Rediscovering joy on the journey

Following John’s illness and death, Lewis wrapped up her state convention missions work a couple of years later. “I just really felt like I just needed some time,” she explained. “There’s nothing more exhausting than grief. I believe you could go out and dig a ditch all day and you’re not going to be as exhausted as you are when you’re grieving. I was weary.

“It’s been a difficult journey at times but God has blessed me with wonderful friends, wonderful family who have walked with me along the way,” she said.

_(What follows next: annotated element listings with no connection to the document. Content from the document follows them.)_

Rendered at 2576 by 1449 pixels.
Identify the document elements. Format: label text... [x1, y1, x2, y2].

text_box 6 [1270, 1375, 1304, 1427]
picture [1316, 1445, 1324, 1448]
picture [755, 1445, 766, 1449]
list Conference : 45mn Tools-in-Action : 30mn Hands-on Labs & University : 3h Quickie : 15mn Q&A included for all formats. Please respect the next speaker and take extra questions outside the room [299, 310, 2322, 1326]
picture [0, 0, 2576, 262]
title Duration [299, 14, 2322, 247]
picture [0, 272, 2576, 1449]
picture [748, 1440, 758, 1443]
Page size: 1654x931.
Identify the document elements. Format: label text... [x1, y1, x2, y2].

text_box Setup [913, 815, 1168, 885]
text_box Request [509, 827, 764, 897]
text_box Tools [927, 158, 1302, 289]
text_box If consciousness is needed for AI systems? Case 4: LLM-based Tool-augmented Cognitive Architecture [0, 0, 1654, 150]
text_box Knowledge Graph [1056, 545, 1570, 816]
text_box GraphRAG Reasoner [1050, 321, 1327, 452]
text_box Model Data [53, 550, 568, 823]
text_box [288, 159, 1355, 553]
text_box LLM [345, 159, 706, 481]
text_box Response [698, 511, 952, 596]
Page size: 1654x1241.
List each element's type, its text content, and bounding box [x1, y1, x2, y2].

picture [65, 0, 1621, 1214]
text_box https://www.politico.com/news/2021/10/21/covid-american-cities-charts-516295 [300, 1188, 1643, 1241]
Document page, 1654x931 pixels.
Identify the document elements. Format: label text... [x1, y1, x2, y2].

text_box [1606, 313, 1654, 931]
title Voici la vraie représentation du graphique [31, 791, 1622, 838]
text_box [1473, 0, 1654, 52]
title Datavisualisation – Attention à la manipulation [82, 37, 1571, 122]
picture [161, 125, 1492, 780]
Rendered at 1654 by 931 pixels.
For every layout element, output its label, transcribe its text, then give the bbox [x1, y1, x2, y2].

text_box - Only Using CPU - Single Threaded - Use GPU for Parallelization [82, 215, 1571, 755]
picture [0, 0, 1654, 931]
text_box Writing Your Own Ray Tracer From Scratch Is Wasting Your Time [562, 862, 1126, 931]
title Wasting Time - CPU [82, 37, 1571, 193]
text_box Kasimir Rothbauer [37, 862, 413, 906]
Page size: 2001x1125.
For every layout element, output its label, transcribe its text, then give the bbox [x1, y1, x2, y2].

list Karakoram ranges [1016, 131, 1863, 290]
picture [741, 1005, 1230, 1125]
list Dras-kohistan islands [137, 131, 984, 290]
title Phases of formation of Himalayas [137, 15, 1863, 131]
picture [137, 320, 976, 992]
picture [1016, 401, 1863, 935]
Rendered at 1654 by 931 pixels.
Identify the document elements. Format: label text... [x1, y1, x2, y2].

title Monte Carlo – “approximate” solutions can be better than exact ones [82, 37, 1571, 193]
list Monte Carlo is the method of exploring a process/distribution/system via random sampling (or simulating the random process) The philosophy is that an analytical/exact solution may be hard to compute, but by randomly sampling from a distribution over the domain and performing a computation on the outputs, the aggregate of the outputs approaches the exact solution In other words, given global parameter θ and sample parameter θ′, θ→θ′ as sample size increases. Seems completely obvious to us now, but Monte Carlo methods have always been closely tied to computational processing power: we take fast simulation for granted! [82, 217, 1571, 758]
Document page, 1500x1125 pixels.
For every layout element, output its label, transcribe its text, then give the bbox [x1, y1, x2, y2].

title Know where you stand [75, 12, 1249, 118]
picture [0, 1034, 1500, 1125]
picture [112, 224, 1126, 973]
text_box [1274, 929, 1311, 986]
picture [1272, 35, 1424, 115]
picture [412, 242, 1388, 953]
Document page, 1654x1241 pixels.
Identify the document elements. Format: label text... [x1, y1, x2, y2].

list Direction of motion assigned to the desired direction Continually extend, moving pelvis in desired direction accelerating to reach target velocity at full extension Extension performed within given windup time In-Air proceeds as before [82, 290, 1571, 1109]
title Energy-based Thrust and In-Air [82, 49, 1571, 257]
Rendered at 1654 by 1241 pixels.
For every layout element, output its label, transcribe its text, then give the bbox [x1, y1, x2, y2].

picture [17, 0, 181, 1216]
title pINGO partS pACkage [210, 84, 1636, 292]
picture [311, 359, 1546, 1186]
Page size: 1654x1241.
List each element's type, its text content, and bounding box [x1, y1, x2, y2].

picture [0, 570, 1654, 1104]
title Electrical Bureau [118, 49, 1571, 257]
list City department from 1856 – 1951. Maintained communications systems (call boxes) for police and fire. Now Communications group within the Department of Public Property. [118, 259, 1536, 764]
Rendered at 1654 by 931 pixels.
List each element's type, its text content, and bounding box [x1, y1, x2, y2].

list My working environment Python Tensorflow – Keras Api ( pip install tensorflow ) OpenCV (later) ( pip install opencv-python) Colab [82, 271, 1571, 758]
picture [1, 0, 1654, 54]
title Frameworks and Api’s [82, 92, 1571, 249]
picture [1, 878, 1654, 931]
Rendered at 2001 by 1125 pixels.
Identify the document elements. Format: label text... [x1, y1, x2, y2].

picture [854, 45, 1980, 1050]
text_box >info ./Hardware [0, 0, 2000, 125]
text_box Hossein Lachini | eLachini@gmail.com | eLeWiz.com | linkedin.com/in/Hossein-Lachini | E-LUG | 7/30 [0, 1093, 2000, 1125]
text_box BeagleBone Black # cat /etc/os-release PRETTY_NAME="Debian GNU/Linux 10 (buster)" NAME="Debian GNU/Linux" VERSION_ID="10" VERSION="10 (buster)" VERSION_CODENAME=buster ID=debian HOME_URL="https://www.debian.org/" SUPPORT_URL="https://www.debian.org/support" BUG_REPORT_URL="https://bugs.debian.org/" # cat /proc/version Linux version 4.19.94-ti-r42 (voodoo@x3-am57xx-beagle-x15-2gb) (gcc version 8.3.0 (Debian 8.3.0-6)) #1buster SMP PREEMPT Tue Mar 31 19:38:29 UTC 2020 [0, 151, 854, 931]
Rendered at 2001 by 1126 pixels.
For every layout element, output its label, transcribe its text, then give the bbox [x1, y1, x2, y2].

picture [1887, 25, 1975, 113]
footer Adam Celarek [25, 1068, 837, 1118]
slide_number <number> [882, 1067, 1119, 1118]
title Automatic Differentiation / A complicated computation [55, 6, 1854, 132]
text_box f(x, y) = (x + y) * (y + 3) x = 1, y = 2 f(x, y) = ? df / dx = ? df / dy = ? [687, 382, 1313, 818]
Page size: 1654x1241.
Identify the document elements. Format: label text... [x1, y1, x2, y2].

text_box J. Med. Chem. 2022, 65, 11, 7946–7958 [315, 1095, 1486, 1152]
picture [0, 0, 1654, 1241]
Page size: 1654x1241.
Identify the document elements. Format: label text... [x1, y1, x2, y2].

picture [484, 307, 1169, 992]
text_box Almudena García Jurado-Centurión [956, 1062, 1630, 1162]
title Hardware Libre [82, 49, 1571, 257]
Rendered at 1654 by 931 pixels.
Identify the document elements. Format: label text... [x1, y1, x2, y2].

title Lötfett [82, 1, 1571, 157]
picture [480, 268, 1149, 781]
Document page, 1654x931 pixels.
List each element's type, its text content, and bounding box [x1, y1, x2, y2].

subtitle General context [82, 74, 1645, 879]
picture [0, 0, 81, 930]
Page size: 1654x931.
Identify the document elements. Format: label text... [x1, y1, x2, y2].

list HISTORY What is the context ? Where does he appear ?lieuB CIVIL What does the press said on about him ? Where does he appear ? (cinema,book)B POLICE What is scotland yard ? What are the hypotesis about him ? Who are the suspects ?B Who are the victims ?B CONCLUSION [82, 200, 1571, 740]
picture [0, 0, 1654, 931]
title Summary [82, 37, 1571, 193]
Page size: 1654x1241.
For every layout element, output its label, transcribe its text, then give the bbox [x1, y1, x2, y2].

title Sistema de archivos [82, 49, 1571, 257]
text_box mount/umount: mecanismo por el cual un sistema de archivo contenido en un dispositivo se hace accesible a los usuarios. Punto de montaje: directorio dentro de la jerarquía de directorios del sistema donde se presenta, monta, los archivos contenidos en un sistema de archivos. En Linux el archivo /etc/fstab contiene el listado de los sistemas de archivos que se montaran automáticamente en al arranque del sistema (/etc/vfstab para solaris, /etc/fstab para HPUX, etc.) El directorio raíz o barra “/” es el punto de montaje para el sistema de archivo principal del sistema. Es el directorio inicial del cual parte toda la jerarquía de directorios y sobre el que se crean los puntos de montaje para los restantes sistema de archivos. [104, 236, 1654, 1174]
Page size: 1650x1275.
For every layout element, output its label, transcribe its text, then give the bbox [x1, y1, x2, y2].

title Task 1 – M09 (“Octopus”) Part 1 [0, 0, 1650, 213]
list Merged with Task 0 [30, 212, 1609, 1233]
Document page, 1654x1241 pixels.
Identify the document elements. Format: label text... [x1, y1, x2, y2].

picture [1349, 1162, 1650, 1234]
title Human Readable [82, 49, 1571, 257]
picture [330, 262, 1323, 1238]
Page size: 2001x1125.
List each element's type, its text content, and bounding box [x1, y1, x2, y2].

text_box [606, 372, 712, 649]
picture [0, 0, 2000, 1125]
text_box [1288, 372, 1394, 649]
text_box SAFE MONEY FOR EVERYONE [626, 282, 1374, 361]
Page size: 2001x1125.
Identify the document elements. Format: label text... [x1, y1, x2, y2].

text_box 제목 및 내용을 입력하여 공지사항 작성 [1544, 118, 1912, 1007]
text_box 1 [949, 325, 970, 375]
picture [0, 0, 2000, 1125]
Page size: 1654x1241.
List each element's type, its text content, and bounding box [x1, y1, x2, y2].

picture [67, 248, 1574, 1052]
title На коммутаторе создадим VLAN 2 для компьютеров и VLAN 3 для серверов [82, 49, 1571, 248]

He also has guided her to new ministry opportunities as diverse as volunteer missions projects in Peru; helping provide leadership for a local pregnancy resource center; hosting a weekly women’s Bible study in her home; and making beautiful, intricate quilts often adorned with Scriptures of peace and comfort for friends and acquaintances who are grieving or ill.

Another joy in her life these days is spending time with her two grandsons, Samuel and Ollie, who were adopted from South Korea by her son, Caleb, and his wife, Brooke. “I’m thankful for how God has enlarged my family,” she emphasized. “Now my life is very full with grandsons and local ministries and international ministries” as well as her ongoing support of a variety of Woman’s Missionary Union projects.

Reflecting on her longtime missions philosophy amid the high and lows of life, Lewis said, “All that I have is God’s and that’s the only way I know to approach my life.

“I’m not saying I do it perfectly, that I always give away everything that I should or that I always use my time wisely,” she acknowledged, “but I really have especially learned through the loss of John way too early in life that every moment is precious and every day is a gift.”

Pausing thoughtfully, she quietly added, “I don’t want one of those gifts to pass me by without sharing something about the Lord or what the Lord has done for me with somebody else” – just like her childhood GA leader and John would have anticipated.